◆ Job ◆
Return every line of the data below that contains the word "Temmuz", copying each such line in full.

----- Records for the task -----

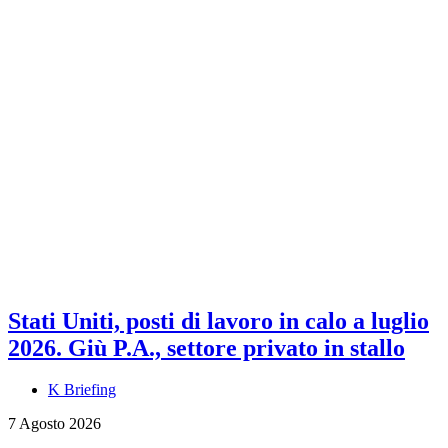
Stati Uniti, posti di lavoro in calo a luglio
2026. Giù P.A., settore privato in stallo
K Briefing
7 Agosto 2026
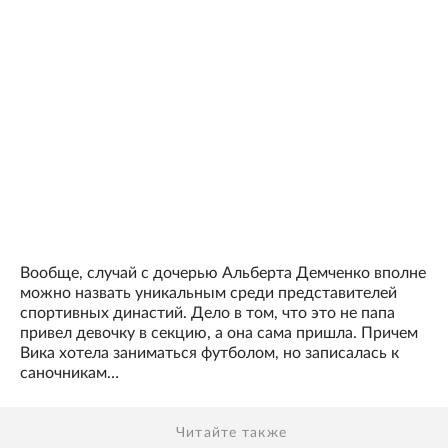
Вообще, случай с дочерью Альберта Демченко вполне
можно назвать уникальным среди представителей
спортивных династий. Дело в том, что это не папа
привел девочку в секцию, а она сама пришла. Причем
Вика хотела заниматься футболом, но записалась к
саночникам…
Читайте также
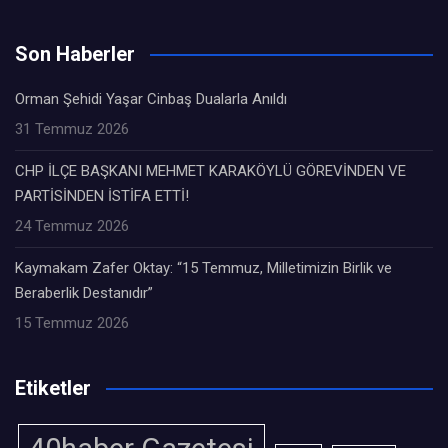
Son Haberler
Orman Şehidi Yaşar Cinbaş Dualarla Anıldı
31 Temmuz 2026
CHP İLÇE BAŞKANI MEHMET KARAKÖYLÜ GÖREVİNDEN VE
PARTİSİNDEN İSTİFA ETTİ!
24 Temmuz 2026
Kaymakam Zafer Oktay: “15 Temmuz, Milletimizin Birlik ve
Beraberlik Destanıdır”
15 Temmuz 2026
Etiketler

-----

◆ Task result ◆
31 Temmuz 2026
24 Temmuz 2026
Kaymakam Zafer Oktay: “15 Temmuz, Milletimizin Birlik ve
15 Temmuz 2026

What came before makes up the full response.